The second floor of the building houses musical instruments – Indian and western. Sitars, veenas, a standing harmonium, harps, a dulcimer, jaltarangs. There is also a separate enclosure that shows musical instruments that Krishnaraja Wodeyar himself played.
I really wished the gallery was better maintained. In at least a couple of places the brooms apparently used to clean the place were placed in open view of the visitors. (As an aside, at the Jayalakshmi Vilas, I caught sight of a Colin glass cleaner discreetly tucked away in a corner).

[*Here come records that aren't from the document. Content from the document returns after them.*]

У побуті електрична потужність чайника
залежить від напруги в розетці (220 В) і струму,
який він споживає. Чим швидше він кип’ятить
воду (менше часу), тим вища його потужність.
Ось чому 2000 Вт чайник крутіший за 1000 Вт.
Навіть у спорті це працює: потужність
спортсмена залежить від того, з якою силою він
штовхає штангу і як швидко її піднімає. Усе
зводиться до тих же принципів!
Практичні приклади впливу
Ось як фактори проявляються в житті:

I almost forgot this: there was quite an impressive collection of intricately carved ivory articles in the gallery. There were the usual jewel boxes, combs, animal figurines, the not so usual canon, but two things in particular, caught my eye. One: Fly wisp. I didn’t know this thing was called a fly wisp until today. It is that thing that attendants standing behind the king/queen fan them with. Made me grin really wide. And two: ivory carvings of elephants themselves.
Having said all that, I would still recommend this place to visitors. But one should perhaps go visit the place, having done some research on the Wodeyar kings, Tipu Sultan et al. That is when one wouldn’t feel too lost walking from one installation to another. Pictures of Nala Damayanthi and Salim Anarkali weren’t too lost on me. Those are stories we read growing up. Stories – these are perhaps why we visit art galleries and museums. Yes, there is information. There is knowledge. But unless all that information comes together in the form of a story, our time travel back to those ages would remain meaningless. But then again, gawking at disparate painting installations doesn’t give us a story. A great deal has to do with what we bring to the place. It’s only then we get to take back a story.
As I came out of the gallery, I stood right in front of the palace and the garden which seemed to be freshly tilled. Looking up at this old edifice with whithered paint, I had but one thought in my mind: I wish I was born in a different time to have seen it in its heyday. That must have been a vision to behold.
PS. Will write on the books in a separate post. This post by itself has become a big one.